Hosting reading events in venues with lots of steps. Claiming that hosting a virtual author panel rather than an in-person panel would be extremely taxing on their technicians. Plus, readers hate virtual events anyway. Not detailing the thousands of ways writers’ retreats would, proudly, remain inaccessible to me and so many others.
These are just some small things the industry does to push us away in the hopes that we will give up and suddenly stop trying to be included.
The slights and excuses wouldn’t stop. The inaccessibility just kept growing, not shrinking. At a local literary event in Chicago, for example, I couldn’t bring my deaf friend along to watch me perform because the coordinator wouldn’t hire a sign language interpreter. I couldn’t pay for it at all, so I had to be very selective on who I invited to my live literary performances.
Even though the industry tried extremely hard to keep me and others like me out of the way, a pandemic erupted in 2020 that would force people to take events virtual.
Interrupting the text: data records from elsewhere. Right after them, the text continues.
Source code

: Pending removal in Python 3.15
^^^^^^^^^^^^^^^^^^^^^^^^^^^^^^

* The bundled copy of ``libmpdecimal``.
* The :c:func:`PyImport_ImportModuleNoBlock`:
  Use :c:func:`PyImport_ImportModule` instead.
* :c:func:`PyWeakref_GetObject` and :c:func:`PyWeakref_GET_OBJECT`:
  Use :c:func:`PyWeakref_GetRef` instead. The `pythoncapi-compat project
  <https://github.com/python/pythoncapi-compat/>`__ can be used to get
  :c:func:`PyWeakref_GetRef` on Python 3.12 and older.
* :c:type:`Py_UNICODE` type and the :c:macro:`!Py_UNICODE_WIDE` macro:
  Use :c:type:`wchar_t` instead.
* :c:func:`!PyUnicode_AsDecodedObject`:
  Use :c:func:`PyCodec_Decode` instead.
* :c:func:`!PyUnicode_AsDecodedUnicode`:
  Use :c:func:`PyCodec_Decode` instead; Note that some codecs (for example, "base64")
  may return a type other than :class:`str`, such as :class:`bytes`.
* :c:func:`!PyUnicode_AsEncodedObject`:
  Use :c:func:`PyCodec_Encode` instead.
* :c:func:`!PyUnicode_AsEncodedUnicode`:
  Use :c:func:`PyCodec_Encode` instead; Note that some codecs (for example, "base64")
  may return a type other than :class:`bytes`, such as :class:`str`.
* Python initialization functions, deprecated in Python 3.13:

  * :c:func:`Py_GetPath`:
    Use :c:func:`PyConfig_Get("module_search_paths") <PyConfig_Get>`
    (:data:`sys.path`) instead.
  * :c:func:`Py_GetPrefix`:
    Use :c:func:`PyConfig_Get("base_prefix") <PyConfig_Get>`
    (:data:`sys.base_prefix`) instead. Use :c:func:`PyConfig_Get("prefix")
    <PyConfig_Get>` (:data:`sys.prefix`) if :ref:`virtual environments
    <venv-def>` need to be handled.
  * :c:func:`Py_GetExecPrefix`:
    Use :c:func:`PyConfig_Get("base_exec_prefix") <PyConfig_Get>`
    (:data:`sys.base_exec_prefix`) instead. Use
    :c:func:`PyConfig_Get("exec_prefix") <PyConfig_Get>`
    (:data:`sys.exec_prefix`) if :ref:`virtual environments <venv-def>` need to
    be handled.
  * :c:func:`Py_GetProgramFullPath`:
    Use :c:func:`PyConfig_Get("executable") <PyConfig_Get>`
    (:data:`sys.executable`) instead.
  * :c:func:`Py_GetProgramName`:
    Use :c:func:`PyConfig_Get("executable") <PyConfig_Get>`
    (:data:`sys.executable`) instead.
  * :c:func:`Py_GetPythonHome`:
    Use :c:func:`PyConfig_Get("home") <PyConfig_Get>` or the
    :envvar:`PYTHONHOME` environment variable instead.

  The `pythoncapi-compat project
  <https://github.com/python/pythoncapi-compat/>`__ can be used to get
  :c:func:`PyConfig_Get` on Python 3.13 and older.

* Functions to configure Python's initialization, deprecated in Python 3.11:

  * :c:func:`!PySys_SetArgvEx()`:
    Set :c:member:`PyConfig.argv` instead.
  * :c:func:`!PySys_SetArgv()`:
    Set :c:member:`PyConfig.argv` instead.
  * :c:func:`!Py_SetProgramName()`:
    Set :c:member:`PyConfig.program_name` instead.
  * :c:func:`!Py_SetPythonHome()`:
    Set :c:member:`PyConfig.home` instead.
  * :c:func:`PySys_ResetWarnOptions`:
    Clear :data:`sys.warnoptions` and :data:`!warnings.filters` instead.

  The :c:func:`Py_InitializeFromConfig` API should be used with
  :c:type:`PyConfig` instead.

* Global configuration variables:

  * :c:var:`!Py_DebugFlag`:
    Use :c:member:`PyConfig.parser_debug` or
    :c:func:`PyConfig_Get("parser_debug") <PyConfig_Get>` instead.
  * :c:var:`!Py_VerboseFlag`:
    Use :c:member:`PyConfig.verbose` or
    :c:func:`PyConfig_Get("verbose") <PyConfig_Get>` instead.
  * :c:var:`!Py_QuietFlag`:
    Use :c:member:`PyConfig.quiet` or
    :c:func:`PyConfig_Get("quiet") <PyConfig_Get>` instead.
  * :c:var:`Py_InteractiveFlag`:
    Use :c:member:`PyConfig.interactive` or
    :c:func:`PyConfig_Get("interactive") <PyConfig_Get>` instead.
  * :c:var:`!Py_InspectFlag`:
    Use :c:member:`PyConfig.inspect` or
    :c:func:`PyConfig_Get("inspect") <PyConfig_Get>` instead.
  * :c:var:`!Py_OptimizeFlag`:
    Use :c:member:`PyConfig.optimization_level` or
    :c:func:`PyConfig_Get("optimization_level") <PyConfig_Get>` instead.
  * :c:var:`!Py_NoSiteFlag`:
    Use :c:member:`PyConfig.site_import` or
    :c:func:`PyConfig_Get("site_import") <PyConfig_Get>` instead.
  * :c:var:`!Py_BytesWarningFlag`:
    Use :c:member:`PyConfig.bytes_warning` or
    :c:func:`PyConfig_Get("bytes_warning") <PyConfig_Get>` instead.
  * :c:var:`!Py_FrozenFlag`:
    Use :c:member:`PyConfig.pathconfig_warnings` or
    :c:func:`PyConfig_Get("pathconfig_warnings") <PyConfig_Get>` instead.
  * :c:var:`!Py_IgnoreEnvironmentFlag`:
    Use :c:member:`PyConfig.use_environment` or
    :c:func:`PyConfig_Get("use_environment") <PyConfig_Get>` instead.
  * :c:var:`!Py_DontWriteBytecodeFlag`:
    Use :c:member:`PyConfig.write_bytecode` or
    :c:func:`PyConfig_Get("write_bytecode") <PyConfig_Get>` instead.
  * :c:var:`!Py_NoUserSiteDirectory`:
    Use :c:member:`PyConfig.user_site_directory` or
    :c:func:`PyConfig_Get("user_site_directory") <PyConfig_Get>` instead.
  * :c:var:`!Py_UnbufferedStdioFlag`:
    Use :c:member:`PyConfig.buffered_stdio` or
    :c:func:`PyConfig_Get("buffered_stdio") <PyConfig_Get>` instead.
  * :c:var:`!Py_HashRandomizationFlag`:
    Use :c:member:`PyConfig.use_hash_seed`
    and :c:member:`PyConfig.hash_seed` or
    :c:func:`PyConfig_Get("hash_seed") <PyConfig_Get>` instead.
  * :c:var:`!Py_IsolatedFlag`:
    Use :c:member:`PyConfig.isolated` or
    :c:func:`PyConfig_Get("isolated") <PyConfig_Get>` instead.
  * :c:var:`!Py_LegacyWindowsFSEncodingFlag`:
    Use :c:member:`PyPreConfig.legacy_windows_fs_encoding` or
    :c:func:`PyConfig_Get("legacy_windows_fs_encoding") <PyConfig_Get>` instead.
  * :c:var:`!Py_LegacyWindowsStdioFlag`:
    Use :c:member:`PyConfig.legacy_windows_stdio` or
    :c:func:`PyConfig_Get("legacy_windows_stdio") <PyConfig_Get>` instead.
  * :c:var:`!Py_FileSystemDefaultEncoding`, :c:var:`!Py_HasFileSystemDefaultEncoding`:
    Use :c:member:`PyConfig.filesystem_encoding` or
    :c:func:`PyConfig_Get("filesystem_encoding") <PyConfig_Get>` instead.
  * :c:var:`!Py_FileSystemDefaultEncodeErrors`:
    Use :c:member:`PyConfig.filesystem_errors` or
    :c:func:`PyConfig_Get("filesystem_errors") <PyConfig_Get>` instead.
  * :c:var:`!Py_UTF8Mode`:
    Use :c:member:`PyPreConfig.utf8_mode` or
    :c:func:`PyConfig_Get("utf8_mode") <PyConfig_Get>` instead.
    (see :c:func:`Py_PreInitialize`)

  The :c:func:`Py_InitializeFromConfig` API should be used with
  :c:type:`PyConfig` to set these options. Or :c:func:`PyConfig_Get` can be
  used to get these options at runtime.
While there are some major accessibility concerns with tools and platforms used, by and large, a gigantic barrier had been shoved aside by Covid-19.
The silver lining was exceedingly small, though. My days transformed from hopeful beacons of productive writing time to anxiously fretting as the body counts rose in the United States and globally.
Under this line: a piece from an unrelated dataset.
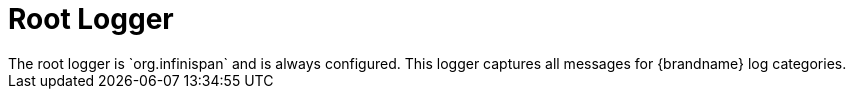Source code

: = Root Logger
The root logger is `org.infinispan` and is always configured. This logger captures all messages for {brandname} log categories.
Publishers, though, didn’t have any more excuses. They had to have virtual job positions. Literary events had to be virtual. Writers conferences finally didn’t take place in inaccessible hotels.
Finally, I could participate.
While others are eagerly awaiting the vaccine to reach them, I can’t stop thinking about how the world will go back to normal once the virus goes away. When the world goes back to the way it was, this will give the publishing industry even more chances to be the gatekeepers they’ve always wanted to become.
Event organisers will use the vanishing of the virus, I fear, as an excuse to not host virtual events unless absolutely necessary. I’m even willing to bet many will do it in the name of nostalgia, while casually uttering, “There’s no event like an in-person event!”
I hope things stay as they are – remote, and accessible to all regardless of geographic location. I’m dreading the day non-disabled people will go back to their normal lives because that will leave me, and so many like me, shut out to a greater degree than before.
I can’t deny Covid-19 is a tragedy. I also can’t deny the kick in the teeth it dished out to a subset of ableism in the publishing industry and the world.
Sure, we still have a long way to go, but the pandemic has proven that our system is deeply broken and can in fact change to make lives easier with very minimal effort.